• **本文**:
You are here: TOPPAGE 歴史探訪案内 昔ばなし 第17回 おじいときつね 弘法坂について  

[第17回 解説-1]   
弘法坂について

とうふと時代

 かいさくじいさんは「牧之原のほうぼうへ行商をしていた」というから、売り先は一般庶民だったのだろう。そして、この話の時代を知る手がかりとなるのは「豆腐」。豆腐は古くは上流階級もしくは寺の精進料理として食されていた中国伝来の食べ物で、日本で一般的な食べ物として定着したのは16世紀以降であるという。江戸中期から後期にかけて京都(祇園)名物として広く知られるようになり、天明2年(1782)に『豆腐百珍』なる書物が京都で出版されて世に広まったというから、この話は、江戸後期、あるいは牧之原に開拓の人々が移り住んだ後の明治期の話と考えていいだろう。『金谷町史』によると、明治以前の金谷町の農民は、主に稲や麦を生産し、裏作や田の間などに野菜や豆、雑穀などをつくっていて、雑木林の荒れ地だったいわれる牧之原でも、南側の水利が比較的良いところには農民が居住し、耕作が行われていたらしい。想像であるが、かいさくじいさんは大豆を収穫し、あるいは近隣の農家から大豆を仕入れて、豆腐をつくって町へ売りに行き、細々と暮らしていた−という姿が浮かんでくる。

• **資料**:

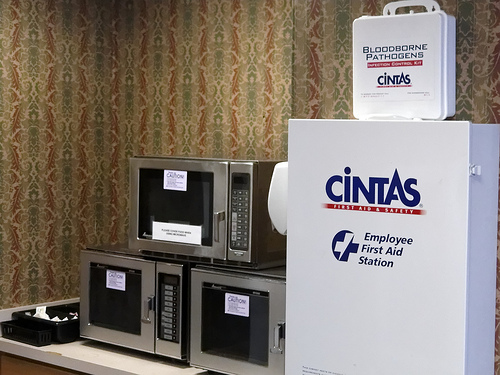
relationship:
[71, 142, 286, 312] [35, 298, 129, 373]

• **取り組む問題**:
1 – 本文に書かれた、明治以前の金谷町の農民がつくっていた作物をすべて挙げよ。
2 – 本文の「[第17回 解説-1]」から「た−という姿が浮かんでくる。」までを、一字も変えずにそのまま書き写せ。
データは本文とは関係がない。

• **解答一覧**:
1 – 稲、麦、野菜、豆、雑穀

2 –
[第17回 解説-1]   
弘法坂について

とうふと時代

 かいさくじいさんは「牧之原のほうぼうへ行商をしていた」というから、売り先は一般庶民だったのだろう。そして、この話の時代を知る手がかりとなるのは「豆腐」。豆腐は古くは上流階級もしくは寺の精進料理として食されていた中国伝来の食べ物で、日本で一般的な食べ物として定着したのは16世紀以降であるという。江戸中期から後期にかけて京都(祇園)名物として広く知られるようになり、天明2年(1782)に『豆腐百珍』なる書物が京都で出版されて世に広まったというから、この話は、江戸後期、あるいは牧之原に開拓の人々が移り住んだ後の明治期の話と考えていいだろう。『金谷町史』によると、明治以前の金谷町の農民は、主に稲や麦を生産し、裏作や田の間などに野菜や豆、雑穀などをつくっていて、雑木林の荒れ地だったいわれる牧之原でも、南側の水利が比較的良いところには農民が居住し、耕作が行われていたらしい。想像であるが、かいさくじいさんは大豆を収穫し、あるいは近隣の農家から大豆を仕入れて、豆腐をつくって町へ売りに行き、細々と暮らしていた−という姿が浮かんでくる。